━━ DATA LISTING ━━

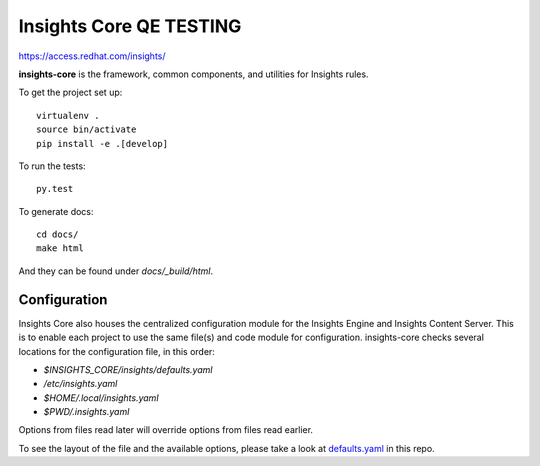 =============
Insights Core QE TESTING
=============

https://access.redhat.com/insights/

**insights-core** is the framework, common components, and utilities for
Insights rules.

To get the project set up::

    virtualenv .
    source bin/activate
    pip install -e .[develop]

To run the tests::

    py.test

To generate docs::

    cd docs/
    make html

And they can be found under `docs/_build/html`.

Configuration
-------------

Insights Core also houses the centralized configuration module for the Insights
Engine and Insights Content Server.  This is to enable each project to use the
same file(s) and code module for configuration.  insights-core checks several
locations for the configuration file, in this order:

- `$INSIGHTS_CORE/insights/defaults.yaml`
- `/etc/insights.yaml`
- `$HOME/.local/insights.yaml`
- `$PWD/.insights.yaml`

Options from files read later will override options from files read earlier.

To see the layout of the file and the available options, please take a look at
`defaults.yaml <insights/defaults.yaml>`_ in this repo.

━━━
━━ DATA LISTING ━━

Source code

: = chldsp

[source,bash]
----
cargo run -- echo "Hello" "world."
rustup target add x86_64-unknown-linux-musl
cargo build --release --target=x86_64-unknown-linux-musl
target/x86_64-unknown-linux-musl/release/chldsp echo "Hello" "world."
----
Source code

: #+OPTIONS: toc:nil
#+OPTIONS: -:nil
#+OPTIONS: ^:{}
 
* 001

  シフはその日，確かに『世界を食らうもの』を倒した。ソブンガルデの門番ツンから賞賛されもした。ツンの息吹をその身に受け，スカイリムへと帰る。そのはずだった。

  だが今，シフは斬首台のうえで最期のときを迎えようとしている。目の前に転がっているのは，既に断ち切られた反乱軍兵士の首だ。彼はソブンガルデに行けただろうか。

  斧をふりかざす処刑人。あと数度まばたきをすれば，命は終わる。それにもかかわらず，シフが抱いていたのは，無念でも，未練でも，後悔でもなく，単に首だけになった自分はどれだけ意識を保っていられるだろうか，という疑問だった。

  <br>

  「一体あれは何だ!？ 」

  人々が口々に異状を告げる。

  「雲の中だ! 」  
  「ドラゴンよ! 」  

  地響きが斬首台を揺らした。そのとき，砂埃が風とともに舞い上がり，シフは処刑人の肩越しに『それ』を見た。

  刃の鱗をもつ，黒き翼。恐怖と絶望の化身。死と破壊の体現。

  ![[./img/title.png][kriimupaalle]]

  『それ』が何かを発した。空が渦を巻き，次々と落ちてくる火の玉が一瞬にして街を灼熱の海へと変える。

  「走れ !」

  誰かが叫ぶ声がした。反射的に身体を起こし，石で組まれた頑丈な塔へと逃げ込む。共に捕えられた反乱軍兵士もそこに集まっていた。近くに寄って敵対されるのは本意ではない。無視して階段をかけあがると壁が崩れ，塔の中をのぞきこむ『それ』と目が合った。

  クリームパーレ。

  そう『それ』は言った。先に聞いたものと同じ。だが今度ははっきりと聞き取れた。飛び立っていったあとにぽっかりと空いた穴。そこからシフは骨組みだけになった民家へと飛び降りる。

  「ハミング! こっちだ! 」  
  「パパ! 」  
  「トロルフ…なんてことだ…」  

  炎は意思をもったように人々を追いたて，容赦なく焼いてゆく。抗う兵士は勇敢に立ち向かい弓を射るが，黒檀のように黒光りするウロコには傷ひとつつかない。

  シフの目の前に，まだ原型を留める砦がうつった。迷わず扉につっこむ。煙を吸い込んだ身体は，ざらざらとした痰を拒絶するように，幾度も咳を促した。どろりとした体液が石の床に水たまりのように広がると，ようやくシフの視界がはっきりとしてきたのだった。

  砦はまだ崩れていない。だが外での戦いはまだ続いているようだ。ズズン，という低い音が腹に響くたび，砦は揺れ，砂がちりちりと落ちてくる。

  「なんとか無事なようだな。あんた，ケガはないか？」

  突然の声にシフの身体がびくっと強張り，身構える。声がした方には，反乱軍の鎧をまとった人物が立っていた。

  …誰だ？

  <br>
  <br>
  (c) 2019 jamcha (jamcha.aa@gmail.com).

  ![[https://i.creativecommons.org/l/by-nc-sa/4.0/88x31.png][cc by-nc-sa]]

━━━
━━ DATA LISTING ━━

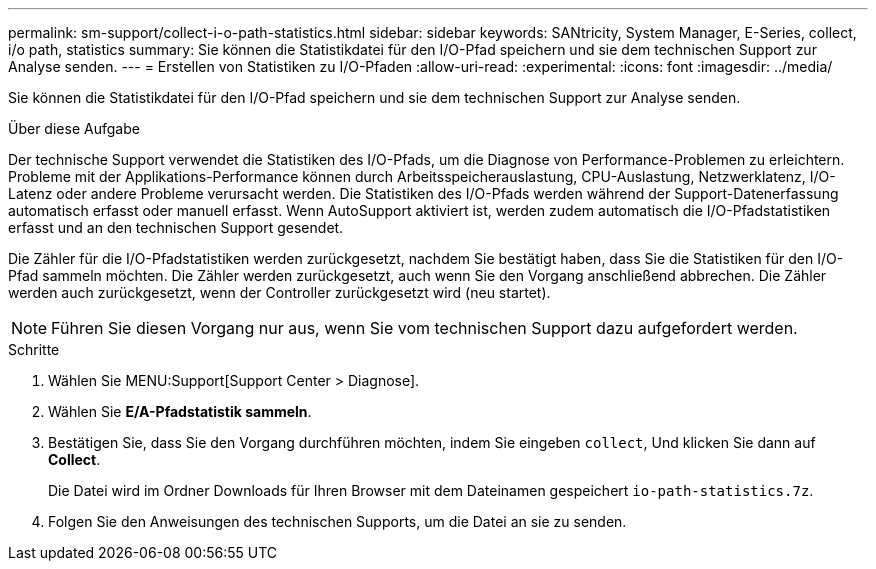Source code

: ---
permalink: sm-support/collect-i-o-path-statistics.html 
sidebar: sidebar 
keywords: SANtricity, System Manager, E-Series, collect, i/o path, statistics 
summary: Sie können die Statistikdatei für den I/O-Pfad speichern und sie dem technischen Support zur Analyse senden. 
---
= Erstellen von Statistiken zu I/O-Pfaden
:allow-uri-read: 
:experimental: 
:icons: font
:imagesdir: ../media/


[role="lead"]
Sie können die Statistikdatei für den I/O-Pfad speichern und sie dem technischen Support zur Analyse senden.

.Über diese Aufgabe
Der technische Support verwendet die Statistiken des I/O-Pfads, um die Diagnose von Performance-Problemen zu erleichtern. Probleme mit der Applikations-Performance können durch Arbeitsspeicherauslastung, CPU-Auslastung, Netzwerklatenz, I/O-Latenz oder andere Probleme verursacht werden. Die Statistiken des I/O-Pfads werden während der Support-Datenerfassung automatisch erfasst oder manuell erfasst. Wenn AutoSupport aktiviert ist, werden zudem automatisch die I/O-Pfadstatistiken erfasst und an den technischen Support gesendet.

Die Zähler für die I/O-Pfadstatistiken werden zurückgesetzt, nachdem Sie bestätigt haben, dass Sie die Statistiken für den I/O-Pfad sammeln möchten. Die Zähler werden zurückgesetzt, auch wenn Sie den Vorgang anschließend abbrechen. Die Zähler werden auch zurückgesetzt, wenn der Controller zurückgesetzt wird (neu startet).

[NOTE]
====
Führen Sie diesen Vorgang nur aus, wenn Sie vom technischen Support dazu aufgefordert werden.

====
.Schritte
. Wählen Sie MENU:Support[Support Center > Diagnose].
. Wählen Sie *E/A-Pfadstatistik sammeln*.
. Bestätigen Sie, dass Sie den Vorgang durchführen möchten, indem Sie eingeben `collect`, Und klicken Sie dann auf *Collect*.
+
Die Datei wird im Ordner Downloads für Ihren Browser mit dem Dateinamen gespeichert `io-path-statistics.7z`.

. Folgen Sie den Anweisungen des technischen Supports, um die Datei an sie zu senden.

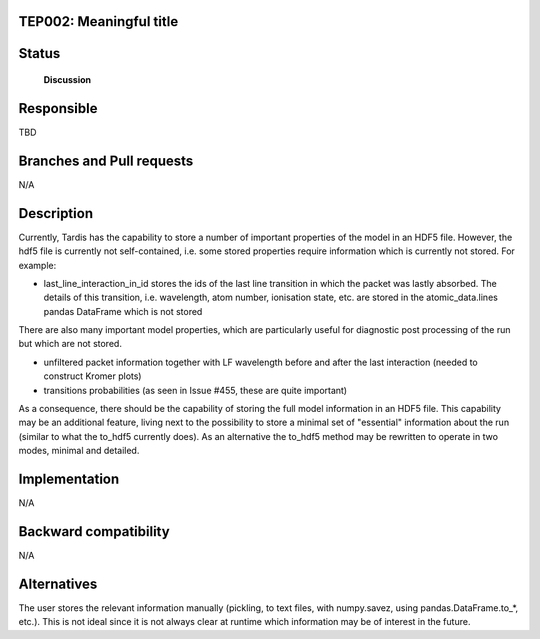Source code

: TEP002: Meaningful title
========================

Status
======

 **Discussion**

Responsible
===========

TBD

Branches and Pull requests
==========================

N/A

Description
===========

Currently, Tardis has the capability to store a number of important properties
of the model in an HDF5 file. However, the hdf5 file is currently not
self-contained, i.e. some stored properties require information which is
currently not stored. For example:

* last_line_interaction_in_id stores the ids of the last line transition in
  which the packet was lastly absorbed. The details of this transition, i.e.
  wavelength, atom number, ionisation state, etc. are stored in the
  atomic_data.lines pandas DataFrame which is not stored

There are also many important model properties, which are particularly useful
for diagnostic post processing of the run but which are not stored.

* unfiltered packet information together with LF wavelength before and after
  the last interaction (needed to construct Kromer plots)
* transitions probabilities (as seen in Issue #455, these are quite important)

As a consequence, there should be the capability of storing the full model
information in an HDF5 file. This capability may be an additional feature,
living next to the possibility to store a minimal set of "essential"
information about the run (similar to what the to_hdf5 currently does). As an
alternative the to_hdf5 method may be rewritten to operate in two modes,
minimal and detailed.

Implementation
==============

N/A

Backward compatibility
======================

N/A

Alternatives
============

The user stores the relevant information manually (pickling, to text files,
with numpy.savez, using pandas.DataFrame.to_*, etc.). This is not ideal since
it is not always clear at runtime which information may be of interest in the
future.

━━━

→ EXERCISE DETAILS: Transcribe the lines above between the line holding "To see the layout" and the line holding "in this repo.", inclusive, exactly as they stand and with nothing added.

→ RESULT OF THIS TASK:
To see the layout of the file and the available options, please take a look at
`defaults.yaml <insights/defaults.yaml>`_ in this repo.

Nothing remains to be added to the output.